До Степана только сейчас стало доходить сколько же переполоха наделало его появление в стойбище сиртей. Полог шатра теперь не закрывался — сюда то и дело заходили все новые и новые люди. Преимущественно это были женщины всех возрастов. Иногда они приводили с собой детей, но при этом крепко держали их за руку, готовые в любой момент стать грудью на защиту своих любимых чад. Все хотели поглядеть на пришельца: хотя бы мельком, хотя бы одним глазком, и поводы для этого находили самые разные. Чаще всего эти поводы касались непосредственно самого занятия Терминаторши. Терминаторша, а точнее Варвара, как Степан понял из быстрого скомканного знакомства, закончившегося крепким мужским рукопожатием, оказалась травницей и лекаршей в одном лице и сейчас дел у нее было просто невпроворот. Улуша тоже не сидела сложа руки — чем могла помогала подруге. Варила зелья под ее чутким руководством, бегала как пчелка от колодца и обратно с парой деревянных ведер, укрепленных на длинной изогнутой дуге с закрученными кверху краями, которую надо было нести на плечах, следила за огнем в очаге, чтобы тот, не дай Бог, не погас, иначе зелье будет непоправимо испорчено. Один лишь Степан сидел истуканом на кровати, играя роль то музейного экспоната, то дикого зверя в заштатном зверинце, в которого охочие до утех посетители разве что не тыкали палкой. Сейчас, в этот момент, он ощутил себя именно зверем, когда какая-то ушлая бабенка, не удовлетворившись игрою в гляделки, принялась по хозяйски ощупывать его бицепсы. Оскалил зубы, рыкнул коротко и грозно.
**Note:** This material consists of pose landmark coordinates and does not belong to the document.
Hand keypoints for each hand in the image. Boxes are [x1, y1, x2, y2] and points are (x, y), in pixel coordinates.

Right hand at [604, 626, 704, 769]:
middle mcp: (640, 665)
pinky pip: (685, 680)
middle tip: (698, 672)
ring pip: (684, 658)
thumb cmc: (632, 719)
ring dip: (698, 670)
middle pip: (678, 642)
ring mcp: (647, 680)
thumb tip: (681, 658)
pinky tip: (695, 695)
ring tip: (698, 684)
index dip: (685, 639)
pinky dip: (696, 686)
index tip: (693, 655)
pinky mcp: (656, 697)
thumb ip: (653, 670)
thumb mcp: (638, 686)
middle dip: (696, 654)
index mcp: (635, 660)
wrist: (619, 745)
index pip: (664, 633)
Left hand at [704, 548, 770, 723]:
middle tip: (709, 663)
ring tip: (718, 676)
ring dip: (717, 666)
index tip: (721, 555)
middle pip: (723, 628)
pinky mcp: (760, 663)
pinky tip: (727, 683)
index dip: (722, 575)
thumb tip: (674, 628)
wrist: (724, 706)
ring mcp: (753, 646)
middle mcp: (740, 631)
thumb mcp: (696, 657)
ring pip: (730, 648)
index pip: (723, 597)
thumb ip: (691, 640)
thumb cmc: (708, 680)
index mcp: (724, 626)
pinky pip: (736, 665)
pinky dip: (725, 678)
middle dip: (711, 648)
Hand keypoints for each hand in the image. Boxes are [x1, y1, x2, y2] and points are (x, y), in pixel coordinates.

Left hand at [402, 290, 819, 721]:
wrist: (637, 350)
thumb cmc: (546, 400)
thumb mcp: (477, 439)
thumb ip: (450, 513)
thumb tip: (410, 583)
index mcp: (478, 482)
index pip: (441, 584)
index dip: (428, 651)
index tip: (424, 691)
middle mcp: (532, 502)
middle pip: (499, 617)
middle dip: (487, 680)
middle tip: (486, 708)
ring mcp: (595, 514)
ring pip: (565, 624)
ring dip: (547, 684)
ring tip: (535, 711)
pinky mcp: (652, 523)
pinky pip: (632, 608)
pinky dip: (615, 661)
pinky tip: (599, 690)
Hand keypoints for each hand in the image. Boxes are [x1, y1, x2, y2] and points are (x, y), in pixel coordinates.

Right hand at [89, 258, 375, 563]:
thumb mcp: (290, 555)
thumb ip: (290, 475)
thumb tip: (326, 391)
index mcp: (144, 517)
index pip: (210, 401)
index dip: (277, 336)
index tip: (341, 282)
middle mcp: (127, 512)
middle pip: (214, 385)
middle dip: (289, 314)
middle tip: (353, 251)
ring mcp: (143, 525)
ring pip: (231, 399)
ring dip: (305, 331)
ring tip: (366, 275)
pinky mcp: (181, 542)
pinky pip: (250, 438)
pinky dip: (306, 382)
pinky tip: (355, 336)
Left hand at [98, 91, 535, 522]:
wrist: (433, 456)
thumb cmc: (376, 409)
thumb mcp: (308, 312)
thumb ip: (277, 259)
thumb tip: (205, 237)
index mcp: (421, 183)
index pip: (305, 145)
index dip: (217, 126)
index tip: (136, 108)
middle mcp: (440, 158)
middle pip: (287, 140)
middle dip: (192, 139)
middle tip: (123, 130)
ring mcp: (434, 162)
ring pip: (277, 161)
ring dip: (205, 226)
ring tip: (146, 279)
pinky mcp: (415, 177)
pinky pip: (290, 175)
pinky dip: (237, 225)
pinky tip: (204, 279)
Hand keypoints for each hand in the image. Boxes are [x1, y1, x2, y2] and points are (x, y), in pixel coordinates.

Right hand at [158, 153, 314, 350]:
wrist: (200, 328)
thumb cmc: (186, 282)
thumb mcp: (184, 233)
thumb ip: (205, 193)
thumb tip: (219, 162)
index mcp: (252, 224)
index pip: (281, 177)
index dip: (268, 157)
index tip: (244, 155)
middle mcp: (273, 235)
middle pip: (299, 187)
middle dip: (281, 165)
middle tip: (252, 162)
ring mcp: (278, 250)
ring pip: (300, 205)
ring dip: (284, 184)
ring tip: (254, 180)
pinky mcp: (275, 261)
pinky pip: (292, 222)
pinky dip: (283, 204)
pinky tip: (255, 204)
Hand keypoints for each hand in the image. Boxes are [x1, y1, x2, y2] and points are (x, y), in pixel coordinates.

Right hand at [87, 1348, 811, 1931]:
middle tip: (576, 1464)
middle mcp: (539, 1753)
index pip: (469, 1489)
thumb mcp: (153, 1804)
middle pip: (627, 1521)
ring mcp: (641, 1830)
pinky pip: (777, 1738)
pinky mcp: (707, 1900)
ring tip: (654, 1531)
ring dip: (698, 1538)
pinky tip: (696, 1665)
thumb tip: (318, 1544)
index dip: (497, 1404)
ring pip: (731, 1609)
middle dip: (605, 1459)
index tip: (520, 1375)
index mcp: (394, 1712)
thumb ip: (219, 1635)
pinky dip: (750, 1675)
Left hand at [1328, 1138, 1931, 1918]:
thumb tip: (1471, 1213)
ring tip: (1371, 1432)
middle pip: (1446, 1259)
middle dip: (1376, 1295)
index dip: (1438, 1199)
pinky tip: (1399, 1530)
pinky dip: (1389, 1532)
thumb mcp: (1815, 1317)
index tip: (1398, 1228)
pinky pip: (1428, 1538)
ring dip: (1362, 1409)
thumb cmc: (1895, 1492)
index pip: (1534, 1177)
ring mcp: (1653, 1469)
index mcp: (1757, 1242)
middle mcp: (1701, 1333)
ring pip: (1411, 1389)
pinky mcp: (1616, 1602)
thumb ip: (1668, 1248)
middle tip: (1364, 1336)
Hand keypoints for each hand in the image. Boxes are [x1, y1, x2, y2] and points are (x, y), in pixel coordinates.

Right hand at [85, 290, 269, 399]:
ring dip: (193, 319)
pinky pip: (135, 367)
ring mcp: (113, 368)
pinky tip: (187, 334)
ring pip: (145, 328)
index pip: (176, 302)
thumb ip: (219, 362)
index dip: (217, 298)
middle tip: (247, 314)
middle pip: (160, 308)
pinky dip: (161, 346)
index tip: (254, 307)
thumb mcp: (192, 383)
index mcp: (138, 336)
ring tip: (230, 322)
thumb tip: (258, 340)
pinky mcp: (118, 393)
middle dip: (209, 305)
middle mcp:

Мол: смотреть — смотри, а руками не трогай. Та взвизгнула и отскочила, едва не сбив при этом с ног еще одну посетительницу, точно такую же как и она, заслужив тем самым хохот и улюлюканье окружающих.
Сирти оказались незлобливым и смешливым народом, но Степана это почему-то начинало уже раздражать. Чтобы хоть как-то отвлечься от своих невеселых мыслей, он вновь встал на костыли и принялся помогать по хозяйству Улуше, стараясь абстрагироваться от окружающих по максимуму. Работа досталась ему достаточно простая — толочь в ступке ингредиенты, которые Улуша подавала ему с завидной скоростью.
Поток клиентов поредел лишь ближе к обеду, а затем и вовсе иссяк, когда Варвара с решительным видом задернула перед очередной страждущей полог. Вытерла обильный пот со лба и обессилено опустилась наземь, прислонившись спиною к массивной деревянной чурке, служившей для разделывания дичи. Не лучше выглядела и Улуша: мокрая с головы до пят, с повлажневшими желтыми глазами, в уголках которых затаилась усталость, она сейчас была похожа на загнанную косулю.
Какое-то время сидели каждый на своем месте, наслаждаясь покоем. Затем Варвара сходила в дальний угол шатра, принесла оттуда большой кусок вяленого мяса и, разрезав его на три равные части, позвала всех к столу. Степан, едва вонзив в него зубы, сразу же понял, что это было за мясо. Клещевина. Очень вкусное, питательное, имеющее лишь один серьезный недостаток: твари, которые, в сущности, пошли на него, слишком уж сильно напоминали земных клещей. Увеличенных до размеров коровы, разжиревших и уродливых до крайней степени. Сейчас ему однако было все равно. Он ел свою порцию с удовольствием, чувствуя, что своим трудом заслужил ее.
А затем пришло время дележки. Чаще всего клиенты оплачивали услуги Варвары мелкими серебряными кругляшами, по диаметру слегка уступающими даже десятикопеечной монете. Иногда платили половинками таких монет, а то и несколькими четвертушками. В некоторых случаях платили золотом (монета по размерам была точно такой же, что и серебряная) и тогда травница давала сдачу: горсть серебряных половинок вперемешку с четвертушками. По какой системе проводится взаиморасчет, сколько стоит золотая монета по эквиваленту серебра, являлось для Степана пока что тайной за семью печатями. Все монеты были выложены на стол, тщательно пересчитаны и поделены на три равных части. Степан, польщенный что его помощь оценена так высоко, отказываться от своей доли выручки не стал. Деньги — они деньги и есть. В любом мире. Функция их по определению всегда одна: наделять своего владельца относительной свободой, неким чувством уверенности в завтрашнем дне.